[Recorded data]:
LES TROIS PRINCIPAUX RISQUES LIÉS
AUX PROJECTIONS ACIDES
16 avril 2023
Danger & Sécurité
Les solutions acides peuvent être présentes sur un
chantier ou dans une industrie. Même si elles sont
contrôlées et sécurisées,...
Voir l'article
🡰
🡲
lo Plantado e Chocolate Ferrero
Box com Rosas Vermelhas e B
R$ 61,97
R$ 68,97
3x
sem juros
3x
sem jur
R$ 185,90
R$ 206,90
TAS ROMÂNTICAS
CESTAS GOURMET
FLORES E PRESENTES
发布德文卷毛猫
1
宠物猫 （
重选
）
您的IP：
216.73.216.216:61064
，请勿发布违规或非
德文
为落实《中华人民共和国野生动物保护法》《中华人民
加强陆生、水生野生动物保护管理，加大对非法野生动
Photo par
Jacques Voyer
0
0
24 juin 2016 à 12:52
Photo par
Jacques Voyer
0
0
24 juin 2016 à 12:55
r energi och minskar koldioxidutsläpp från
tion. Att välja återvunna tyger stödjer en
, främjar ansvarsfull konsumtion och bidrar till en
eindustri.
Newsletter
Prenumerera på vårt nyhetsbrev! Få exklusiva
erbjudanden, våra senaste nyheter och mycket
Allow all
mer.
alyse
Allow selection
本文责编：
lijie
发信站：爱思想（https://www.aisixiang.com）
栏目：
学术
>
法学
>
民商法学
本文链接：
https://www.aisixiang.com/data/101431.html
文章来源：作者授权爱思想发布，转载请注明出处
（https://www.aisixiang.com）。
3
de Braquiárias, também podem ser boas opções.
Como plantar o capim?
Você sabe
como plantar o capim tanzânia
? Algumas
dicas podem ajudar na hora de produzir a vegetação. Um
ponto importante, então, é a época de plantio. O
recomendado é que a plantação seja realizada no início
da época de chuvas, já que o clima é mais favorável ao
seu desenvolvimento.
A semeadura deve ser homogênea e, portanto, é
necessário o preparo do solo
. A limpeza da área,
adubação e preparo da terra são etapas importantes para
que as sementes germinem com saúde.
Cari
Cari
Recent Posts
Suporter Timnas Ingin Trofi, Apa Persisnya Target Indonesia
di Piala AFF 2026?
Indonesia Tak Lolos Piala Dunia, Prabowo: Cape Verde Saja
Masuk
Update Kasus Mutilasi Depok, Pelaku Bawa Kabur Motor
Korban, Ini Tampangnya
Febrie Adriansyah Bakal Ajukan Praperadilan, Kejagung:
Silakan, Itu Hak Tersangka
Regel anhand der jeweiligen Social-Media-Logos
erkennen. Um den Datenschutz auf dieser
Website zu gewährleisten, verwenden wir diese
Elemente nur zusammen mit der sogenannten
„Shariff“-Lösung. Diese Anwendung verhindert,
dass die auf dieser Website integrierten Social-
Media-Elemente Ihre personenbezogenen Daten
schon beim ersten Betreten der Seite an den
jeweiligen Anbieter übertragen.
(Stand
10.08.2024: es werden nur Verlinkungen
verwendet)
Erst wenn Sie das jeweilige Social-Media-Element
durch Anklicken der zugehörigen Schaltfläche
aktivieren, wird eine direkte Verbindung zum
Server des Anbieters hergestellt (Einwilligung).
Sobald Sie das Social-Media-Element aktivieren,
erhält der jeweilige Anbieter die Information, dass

[Work item]: Using the entries above, extract exactly the span from the line with "da época de" to the line with "di Piala AFF 2026?", both lines included; leave out everything else.

[Completed exercise]:
da época de chuvas, já que o clima é mais favorável ao
seu desenvolvimento.
A semeadura deve ser homogênea e, portanto, é
necessário o preparo do solo
. A limpeza da área,
adubação e preparo da terra são etapas importantes para
que as sementes germinem com saúde.
Cari
Cari
Recent Posts
Suporter Timnas Ingin Trofi, Apa Persisnya Target Indonesia
di Piala AFF 2026?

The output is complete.